Les Fintechs qui fournissent des services aux banques devraient se soucier de leur statut en vertu de la BSCA, car elles peuvent être soumises à la réglementation et à l’examen des agences bancaires fédérales et peuvent éventuellement être soumises à des obligations de notification d’incident informatique, en supposant que la proposition de règle discutée ci-dessus soit finalisée. Les régulateurs ont indiqué qu’ils appliqueraient l’exigence de notification des prestataires de services bancaires « directement contre les prestataires de services bancaires » et ne citeraient pas une banque parce qu’un prestataire de services ne se conforme pas à l’exigence de notification. Bien que la règle proposée reste en suspens, il s’agit d’une reconnaissance de la façon dont les banques sont devenues “de plus en plus dépendantes des prestataires de services bancaires pour fournir des produits et services essentiels liés à la technologie” et du potentiel d’impacts négatifs sur les banques lorsqu’il y a des incidents de sécurité informatique à ceux-ci. fournisseurs. Cela suggère également que les régulateurs pourraient être plus enclins à imposer d’autres obligations de conformité positive aux prestataires de services bancaires à l’avenir.

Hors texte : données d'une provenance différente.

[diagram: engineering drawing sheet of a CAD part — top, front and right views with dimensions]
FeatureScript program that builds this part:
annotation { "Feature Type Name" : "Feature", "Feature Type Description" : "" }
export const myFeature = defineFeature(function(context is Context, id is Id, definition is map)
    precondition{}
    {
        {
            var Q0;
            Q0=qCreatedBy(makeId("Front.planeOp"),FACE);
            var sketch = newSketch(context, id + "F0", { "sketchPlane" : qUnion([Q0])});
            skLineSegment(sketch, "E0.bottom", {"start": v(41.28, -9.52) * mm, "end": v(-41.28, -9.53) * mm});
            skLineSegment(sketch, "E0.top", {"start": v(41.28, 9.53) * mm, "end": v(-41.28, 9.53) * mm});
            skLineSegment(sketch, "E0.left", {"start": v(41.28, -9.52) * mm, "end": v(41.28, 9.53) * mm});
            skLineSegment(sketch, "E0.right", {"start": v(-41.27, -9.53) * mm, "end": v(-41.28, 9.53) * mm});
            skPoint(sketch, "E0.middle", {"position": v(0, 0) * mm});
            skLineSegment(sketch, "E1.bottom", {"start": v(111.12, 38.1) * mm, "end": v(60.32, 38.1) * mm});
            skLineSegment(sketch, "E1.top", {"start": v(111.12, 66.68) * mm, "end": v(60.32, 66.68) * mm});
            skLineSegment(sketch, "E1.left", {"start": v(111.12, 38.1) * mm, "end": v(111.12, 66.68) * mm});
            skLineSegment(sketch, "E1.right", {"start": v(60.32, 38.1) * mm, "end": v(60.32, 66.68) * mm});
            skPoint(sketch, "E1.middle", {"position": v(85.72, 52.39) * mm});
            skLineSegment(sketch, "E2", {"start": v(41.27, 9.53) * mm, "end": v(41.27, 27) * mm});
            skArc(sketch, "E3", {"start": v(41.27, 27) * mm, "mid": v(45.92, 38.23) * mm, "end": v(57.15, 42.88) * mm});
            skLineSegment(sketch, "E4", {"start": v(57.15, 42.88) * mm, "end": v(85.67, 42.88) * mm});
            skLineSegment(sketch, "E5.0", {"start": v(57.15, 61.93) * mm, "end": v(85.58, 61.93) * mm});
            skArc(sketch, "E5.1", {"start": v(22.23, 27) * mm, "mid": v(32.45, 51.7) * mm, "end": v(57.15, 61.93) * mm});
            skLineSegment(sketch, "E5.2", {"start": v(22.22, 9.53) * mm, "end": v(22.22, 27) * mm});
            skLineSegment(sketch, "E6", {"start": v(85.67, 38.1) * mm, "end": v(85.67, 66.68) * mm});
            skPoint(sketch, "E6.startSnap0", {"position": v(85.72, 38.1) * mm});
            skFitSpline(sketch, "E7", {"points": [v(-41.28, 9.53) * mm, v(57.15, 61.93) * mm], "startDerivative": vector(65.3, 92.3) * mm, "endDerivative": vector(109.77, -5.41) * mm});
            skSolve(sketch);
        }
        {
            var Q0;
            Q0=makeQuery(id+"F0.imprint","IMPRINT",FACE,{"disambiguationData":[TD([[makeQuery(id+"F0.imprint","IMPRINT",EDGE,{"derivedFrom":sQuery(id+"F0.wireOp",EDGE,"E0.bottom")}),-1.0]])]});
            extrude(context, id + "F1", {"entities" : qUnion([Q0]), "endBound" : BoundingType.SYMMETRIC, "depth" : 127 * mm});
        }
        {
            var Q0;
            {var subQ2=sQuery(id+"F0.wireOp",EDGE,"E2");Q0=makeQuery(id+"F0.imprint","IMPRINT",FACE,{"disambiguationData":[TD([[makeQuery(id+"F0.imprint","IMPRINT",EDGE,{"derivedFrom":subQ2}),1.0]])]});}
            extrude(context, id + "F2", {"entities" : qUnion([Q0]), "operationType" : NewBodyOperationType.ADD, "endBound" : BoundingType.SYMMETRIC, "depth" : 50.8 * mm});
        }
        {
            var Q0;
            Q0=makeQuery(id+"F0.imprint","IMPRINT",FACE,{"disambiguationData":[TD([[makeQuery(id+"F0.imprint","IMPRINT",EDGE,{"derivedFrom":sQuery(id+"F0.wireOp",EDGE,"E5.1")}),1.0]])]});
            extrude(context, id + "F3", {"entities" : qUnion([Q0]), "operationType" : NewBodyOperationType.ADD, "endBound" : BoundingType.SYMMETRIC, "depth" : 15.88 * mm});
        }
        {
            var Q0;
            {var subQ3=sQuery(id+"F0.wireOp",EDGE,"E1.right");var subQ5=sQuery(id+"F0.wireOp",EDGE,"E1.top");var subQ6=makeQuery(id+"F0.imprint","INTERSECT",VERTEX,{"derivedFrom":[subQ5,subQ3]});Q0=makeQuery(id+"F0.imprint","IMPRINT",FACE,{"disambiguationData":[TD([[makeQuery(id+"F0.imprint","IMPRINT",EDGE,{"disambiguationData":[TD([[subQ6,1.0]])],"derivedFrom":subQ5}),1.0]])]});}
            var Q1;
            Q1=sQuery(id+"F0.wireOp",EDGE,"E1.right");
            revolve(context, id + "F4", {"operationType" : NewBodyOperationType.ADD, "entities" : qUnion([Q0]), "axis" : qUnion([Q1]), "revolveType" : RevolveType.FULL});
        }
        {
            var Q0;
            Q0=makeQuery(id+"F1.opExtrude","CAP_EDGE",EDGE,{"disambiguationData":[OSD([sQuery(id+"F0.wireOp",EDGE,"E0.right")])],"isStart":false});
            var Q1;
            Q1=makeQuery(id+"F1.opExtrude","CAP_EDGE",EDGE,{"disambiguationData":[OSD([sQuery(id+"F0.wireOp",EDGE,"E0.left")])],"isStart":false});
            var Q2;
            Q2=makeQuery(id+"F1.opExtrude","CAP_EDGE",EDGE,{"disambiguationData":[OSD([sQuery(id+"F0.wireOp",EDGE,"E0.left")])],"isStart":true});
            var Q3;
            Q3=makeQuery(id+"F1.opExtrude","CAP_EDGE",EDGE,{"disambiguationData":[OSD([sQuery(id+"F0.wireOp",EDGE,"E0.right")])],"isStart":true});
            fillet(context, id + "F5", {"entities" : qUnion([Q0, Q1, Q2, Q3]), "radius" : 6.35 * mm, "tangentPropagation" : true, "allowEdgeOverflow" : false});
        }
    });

Que devraient faire les Fintechs ?

Les Fintechs qui fournissent des services aux banques doivent faire trois choses :

  • Confirmer le statut sous le BSCA – Les Fintechs devraient demander à leurs clients bancaires s’ils ont été identifiés comme prestataires de services bancaires dans tout avis ou autre communication à un régulateur bancaire. Alors que la BSCA oblige les banques à notifier à leurs régulateurs bancaires les contrats et les relations avec les prestataires de services, elle n’oblige pas les banques à informer leurs prestataires de services qu’un avis a été donné. En effet, certaines fintechs pourraient être surprises d’apprendre qu’elles ont été désignées comme prestataire de services bancaires au titre du BSCA. Selon les circonstances, les fintechs devraient envisager de demander une certification ou une autre confirmation à leurs clients bancaires quant à savoir si un avis a été ou n’a pas été fait. Les pratiques parmi les banques en ce qui concerne les avis BSCA ne sont pas cohérentes (en effet, certaines banques peuvent même ne pas connaître l’obligation de notification),[9] and regulators acknowledged in comments accompanying the proposed rule that they “do not have data on the number of banking service providers” that would be affected by the computer incident notification requirement.
  • Review trade agreements and supplier processes for BSCA notifications – Fintechs should review existing commercial agreements and associated processes to ensure that there is a mechanism to obtain information from their banking clients on matters relating to BSCA. This may require the incorporation of provisions obliging the bank to notify the fintech of a BSCA notification made to its banking regulator. Additionally, fintechs may wish to require the bank to notify its regulator when the contract or relationship has been terminated.
  • Review trade agreements to adapt to new regulatory requirements – Assuming the rule proposal discussed above is adopted, fintechs should assess whether their existing commercial agreements with banks contain adequate information and reporting clauses. For example, the proposed rule requires that at least two persons from each affected banking customer be notified by a banking service provider immediately upon the occurrence of certain events. To avoid confusion or ambiguity, a fintech may require specific contractual language specifying data subjects and contact information as well as the timing of certain communications. Additionally, business agreements may need to be reviewed to ensure that the fintech receives timely information from a bank customer on a variety of other matters that may be critical to fintech regulatory compliance.